I gotta know what the joke was that goes with that punch line, its killing me. Can you tell it, pretty please? :)

breelandwalker:

Oh it’s a good one…you’ll enjoy this.

So this older man and his wife go to church every Sunday. And every Sunday, halfway through the sermon, the husband falls asleep. It’s kind of a running gag in the congregation, but the wife is really embarrassed by it.

So one Sunday, determined to put an end to this nonsense, she puts a hatpin in her purse and sneaks it into the pew. The service progresses, the preacher starts in on his sermon, and sure enough, the man starts to nod. The woman steathily takes out the hatpin….

And just as the preacher is saying, “And He who divided the light from the dark and created the heavens and the earth…” the man leaps out of the pew and yells at the top of his lungs, “GOD ALMIGHTY!”

“Right you are, my son!” says the preacher proudly. The man looks confused and sits back down.
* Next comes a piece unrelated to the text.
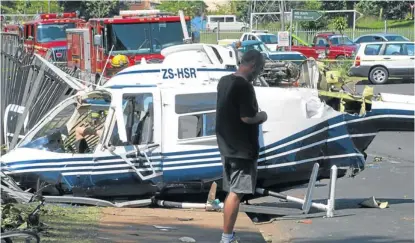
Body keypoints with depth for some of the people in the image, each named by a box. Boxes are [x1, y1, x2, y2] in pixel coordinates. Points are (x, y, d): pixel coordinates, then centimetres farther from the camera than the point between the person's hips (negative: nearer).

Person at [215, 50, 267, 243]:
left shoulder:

The sermon goes on, and a few minutes later, the man starts to nod off again. Out comes the hatpin….

And just as the preacher is saying, “And He who died for our sins and rose again upon the third day…” the man leaps out of the pew and screams, “JESUS CHRIST!”

“Right you, are my son!” says the preacher. The man looks more disgruntled than confused this time, and he sits down, eyeballing his wife.

The sermon goes on, and a few minutes later, it looks like the man’s head is starting to droop. The wife reaches into her purse….

And just as the preacher is saying, “And Eve said unto Adam after the birth of their ninety-ninth child…” the man pre-emptively jumps out of the pew and hollers, “IF YOU STICK THAT GODDAMN THING IN ME ONE MORE TIME, I’M GONNA BREAK IT IN HALF!”